This EV startup for adventurers has a two-part strategy for success

Photo illustration: Axios Visuals

RJ Scaringe thinks he's figured out the smart play for his electric-vehicle startup Rivian: make EVs for outdoor adventurers and then license his battery-powered “skateboard” to other companies that want to sell automated EVs, but lack their own technology.

Why it matters: After 100 years, automobiles are shifting away from gasoline, steering wheels and personal ownership. But there are a lot of electric-vehicle startups out there, and most have had a rocky go of it. You’d better have a solid business plan, innovative technology, manufacturing chops and plenty of capital. Scaringe — a lifelong car nut and a Clark Kent lookalike — claims to have it all.

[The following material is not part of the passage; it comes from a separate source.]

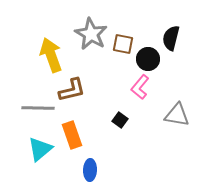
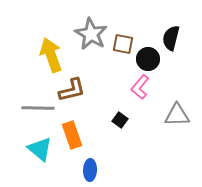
gray triangle: rotated 12 degrees counterclockwise
cyan triangle: rotated 40 degrees counterclockwise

“We’re building a business in the middle of an earthquake.”
— RJ Scaringe

The details:

  • Rivian will launch two battery-electric vehicles in 2020: a five-seat pickup and a seven-passenger SUV. They'll be unveiled at the Los Angeles auto show in November.
  • The vehicles will offer a choice of three battery packs under the floor, the largest good for up to 450 miles of range, and four wheel-mounted motors for exceptional torque and maneuverability.
  • That EV “skateboard” will be the foundation for as many as six Rivian vehicles.
  • The first vehicles will launch with semi-automated (Level 3) capability, but the digital architecture will support fully self-driving technology (Level 4).
  • For well above $75,000, you can probably buy your own Rivian. But you’re more likely to subscribe to Rivian’s lifestyle services: hire an off-road EV for a ski weekend, camping trip and other adventures.

Yes, but: Rivian has plenty of competition. Tesla proved electric cars can be cool, inspiring copycats like Faraday Future, NIO and Lucid Motors. There are even some EV truck manufacturers, Workhorse and Bollinger.

The twist:

  • Rivian is also plotting a B2B play to share its technology with other companies.
  • The EV skateboard can be modified to suit many types of vehicles, as well as things like jet skis or snowmobiles.

Rivian has raised $500 million to date, mostly from Dubai-based conglomerate Abdul Latif Jameel, a big Toyota and Lexus distributor with ties to MIT. Scaringe says he’s currently in talks with six potential strategic investors, both tech giants and automakers, but won’t name them.

The backstory:

  • Scaringe grew up restoring classic Porsches in Florida, and went to MIT for a Ph.D. with the intention of starting a car company.
  • He founded Rivian in 2009, in the middle of the global recession, and managed to raise a few million dollars for a sporty battery-powered coupe.
  • By 2011, he realized he was off track and redefined the company’s mission around the future of mobility.
  • Today Rivian has 450 employees, half at its engineering center in Plymouth, Mich., the rest in Silicon Valley and Irvine, Calif. Its board and management team are led by auto industry veterans from companies like McLaren, Fiat Chrysler, Toyota and Ford.

The bottom line: If Rivian succeeds, the sharing of its technology could be one of the biggest reasons. Imagine companies like Amazon, Starbucks or Apple launching their own mobility fleets on top of a generic platform.